Let $\rho_1$ be the Pearson's correlation coefficient between $\mathbf x_1$ and $\mathbf y_1$, and $\rho_2$ the Pearson's correlation coefficient between $\mathbf x_2$ and $\mathbf y_2$. To reject the null hypothesis that $\rho_1=\rho_2$ using a permutation test I should create random vectors where paired elements of $\mathbf x_1/\mathbf y_1$ are swapped with paired elements of $\mathbf x_2/\mathbf y_2$, in order to remove the relationship between the measurements and the labels (male/female).
The complete enumeration of all possible order of the data would be equal to all the possible order of the vector $\mathbf x (\mathbf y)$ built by concatenating the two vectors $\mathbf x_1 \mathbf x_2 (\mathbf y_1 \mathbf y_2)$, that is $(n_1+n_2)$! This makes my complete enumeration impossible, and I need to sample $N$ configurations from all the possible configuration of $\mathbf x$, of length $n_1+n_2$.
The problem: How many elements are swapped (in average) in each data configuration?
Each possible configuration will swap a random number $R$ of (paired) elements from $\mathbf x_1/\mathbf y_1$ to $\mathbf x_2/\mathbf y_2$, and I would like to know if $R$ follows any known distribution.
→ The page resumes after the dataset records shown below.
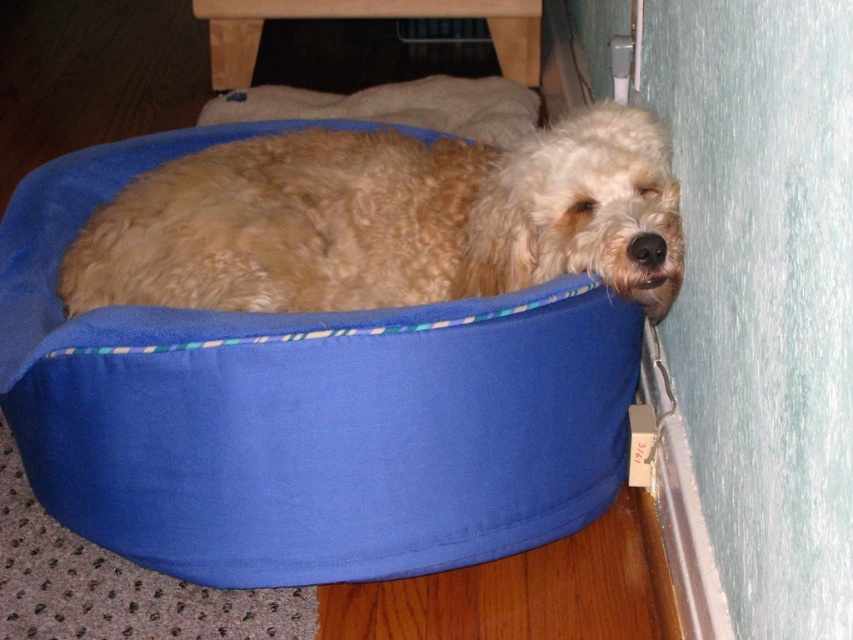
Question: Which object is closer to the camera taking this photo?

Choices:
 (A) fluffy golden dog at lower right
 (B) blue fabric dog bed at lower left

Answer: (B)

Question: Does blue fabric dog bed at lower left have a greater width compared to fluffy golden dog at lower right?

Choices:
 (A) no
 (B) yes

Answer: (B)

Question: Can you confirm if blue fabric dog bed at lower left is thinner than fluffy golden dog at lower right?

Choices:
 (A) no
 (B) yes

Answer: (A)

Question: Is blue fabric dog bed at lower left above fluffy golden dog at lower right?

Choices:
 (A) no
 (B) yes

Answer: (A)

Question: Which point appears farthest from the camera in this image?

Choices:
 (A) (341, 493)
 (B) (138, 221)

Answer: (B)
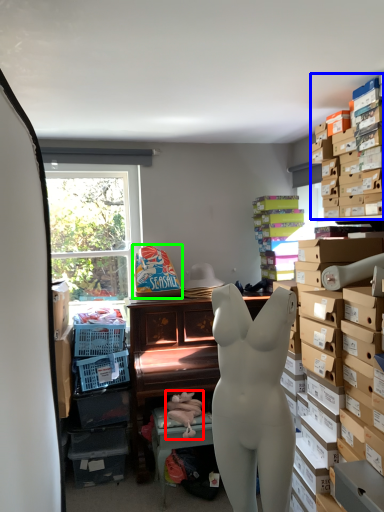
Question: Based on their relative distances, which object is farther from toy (highlighted by a red box)? Choose from shelf (highlighted by a blue box) and toy (highlighted by a green box).

Choices:
 (A) shelf
 (B) toy

Answer: (A)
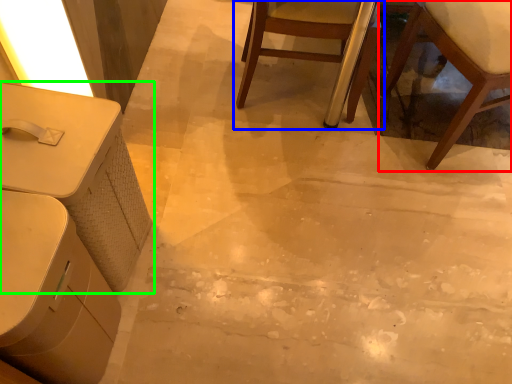
Question: Considering the real-world distances, which object is farthest from chair (highlighted by a red box)? chair (highlighted by a blue box) or table (highlighted by a green box)?

Choices:
 (A) chair
 (B) table

Answer: (B)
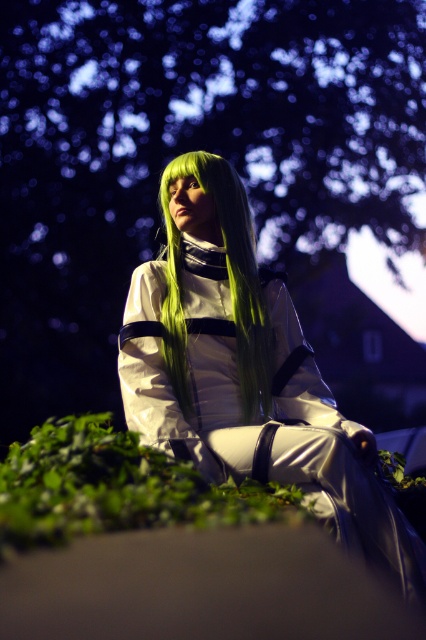
Question: Which of the following is the farthest from the observer?

Choices:
 (A) satin green wig at center
 (B) green silky wig at center

Answer: (B)

Question: Does satin green wig at center have a greater width compared to green silky wig at center?

Choices:
 (A) yes
 (B) no

Answer: (A)

Question: Which point appears closest to the camera in this image?

Choices:
 (A) (193, 216)
 (B) (190, 212)
 (C) (23, 397)

Answer: (B)

Question: Among these points, which one is nearest to the camera?

Choices:
 (A) (265, 408)
 (B) (19, 136)

Answer: (A)

Question: Considering the relative positions of green leafy tree at upper center and satin green wig at center in the image provided, where is green leafy tree at upper center located with respect to satin green wig at center?

Choices:
 (A) right
 (B) left

Answer: (B)

Question: Can you confirm if satin green wig at center is positioned to the left of green silky wig at center?

Choices:
 (A) no
 (B) yes

Answer: (A)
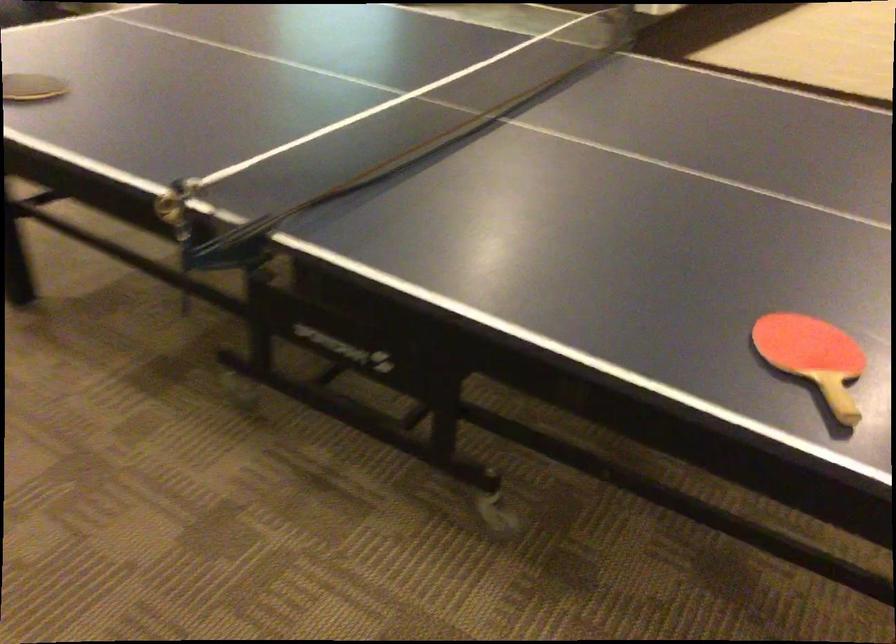
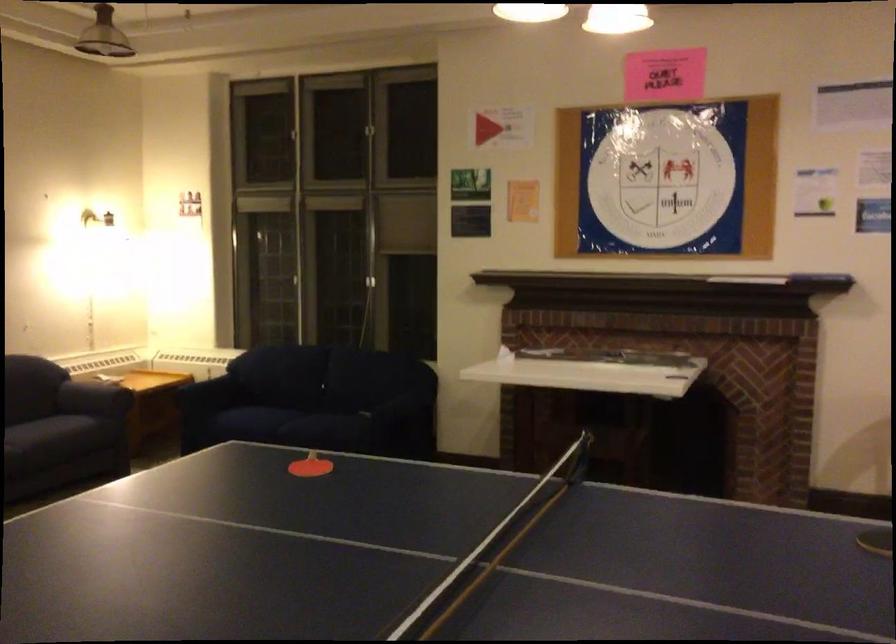
Question: I am providing you with two images of the same scene from different viewpoints. After the viewpoint changes to image2, which objects are now occluded?

Choices:
 (A) dark sofa armrest
 (B) net clamp screw
 (C) pair of brown shoes
 (D) blue sofa armrest

Answer: (B)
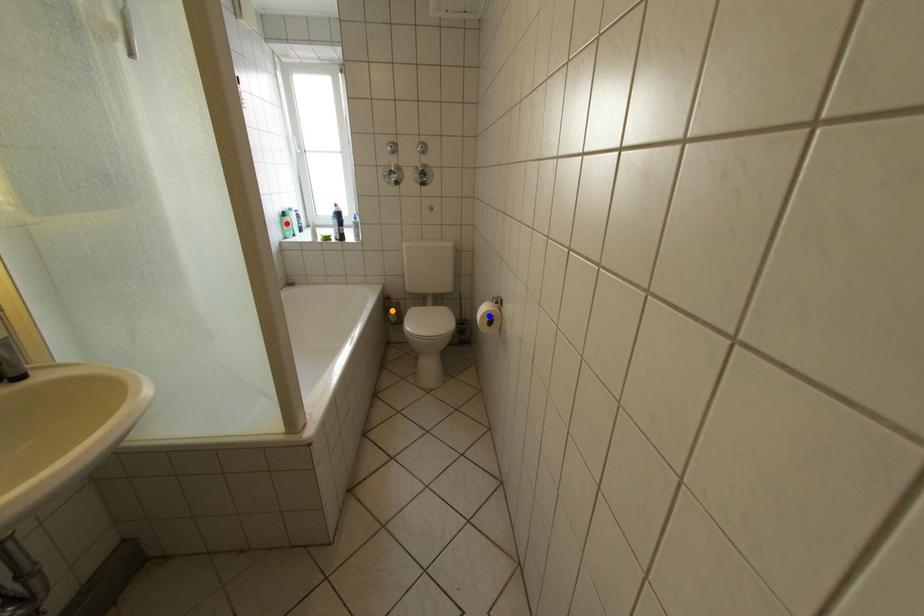
Order these from nearest to farthest:
orange point
blue point
red point

blue point → red point → orange point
Let then $\mathbf v$ be a vector of length $n_1+n_2$, built by concatenating a vector $\mathbf v_1$, that includes $n_1$ elements set to $0$ representing $\mathbf x_1/\mathbf y_1$, and $\mathbf v_2$ that includes $n_2$ elements set to $1$ representing $\mathbf x_2/\mathbf y_2$. Let then shuffle the element of $\mathbf v$ for $N$ times, and count, at each step $i$ (with $i \in [i, N]$), how many elements $c_i$ of $n_1$ are now set to $1$, that is, how many elements were swapped at that permutation step. Let then build the distribution of my permuted elements $c$.
These steps are performed by the following function, while the histogram will show the distribution:
count.permuted.elements <- function(n1, n2, N=10000) {
c <- numeric(N)
for (i in 1:N) {
v <- c(rep(0, n1), rep(1, n2))
v <- sample(v)
c[i] <- sum(v[1:n1])
}
c
}
hist(count.permuted.elements(n1, n2))
I have run some simulations with different values of $n_1/n_2$, and what I obtained (see plots below) are normal distributions, as also confirmed by the function fitdist (in the R package fitdistrplus). Let me underline that the right tail is limited by the length of the shortest vector, that is, I can't permute more elements than those included in the shorter vector (see the plot on the bottom right for an example).
The problem (restated): How to estimate the parameters of the normal distributions ($\mu$ and $\sigma$) showed above, by using only $n_1$ and $n_2$?
After running several simulation, varying $n_1/n_2$, it seems to me that the mean $\mu$ is a function of the length of the smaller vector (let's say $n_1$) and the square root of the ratio between the two lengths, that is:
$$\mu = n_1 \cdot \left(-0.604 \cdot \sqrt{\frac{n_1}{n_2}} + 1.101\right)$$
However, I can't find a way to calculate $\sigma$ --and I am not sure that what I did to evaluate $\mu$ is very correct.
My question is: does anyone know how to evaluate, in a formal or empirical way, the parameters of the normal distributions ($\mu$ and $\sigma$) build by counting how many elements are swapped (in average) between the two arrays in each data configuration?
Thank you very much for your help!